■ PROBLEM
Copy out the lines in the records from the line containing "ajęcia muzyczne to wspaniała forma edukacji i" up to and including the line containing "zajęcia muzyczne dla dziecka i", keeping each line unchanged.

■ DATA RECORDS
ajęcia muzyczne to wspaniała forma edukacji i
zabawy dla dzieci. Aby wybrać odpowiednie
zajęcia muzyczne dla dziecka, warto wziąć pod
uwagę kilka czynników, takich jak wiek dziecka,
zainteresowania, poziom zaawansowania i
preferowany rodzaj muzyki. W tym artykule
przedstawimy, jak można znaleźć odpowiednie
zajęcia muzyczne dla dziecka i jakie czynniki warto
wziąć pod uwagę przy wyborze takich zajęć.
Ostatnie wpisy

---

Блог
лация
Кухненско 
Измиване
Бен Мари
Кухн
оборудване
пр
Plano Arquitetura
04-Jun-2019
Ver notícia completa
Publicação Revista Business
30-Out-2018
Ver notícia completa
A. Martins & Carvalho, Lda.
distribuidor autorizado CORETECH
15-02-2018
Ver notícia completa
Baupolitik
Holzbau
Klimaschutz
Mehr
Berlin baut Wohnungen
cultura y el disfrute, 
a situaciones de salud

* * *

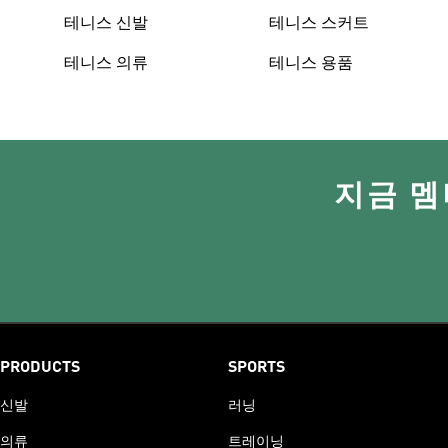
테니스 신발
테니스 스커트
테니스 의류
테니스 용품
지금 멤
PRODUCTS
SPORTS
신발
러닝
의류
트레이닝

■ THE ANSWER
ajęcia muzyczne to wspaniała forma edukacji i
zabawy dla dzieci. Aby wybrać odpowiednie
zajęcia muzyczne dla dziecka, warto wziąć pod
uwagę kilka czynników, takich jak wiek dziecka,
zainteresowania, poziom zaawansowania i
preferowany rodzaj muzyki. W tym artykule
przedstawimy, jak można znaleźć odpowiednie
zajęcia muzyczne dla dziecka i jakie czynniki warto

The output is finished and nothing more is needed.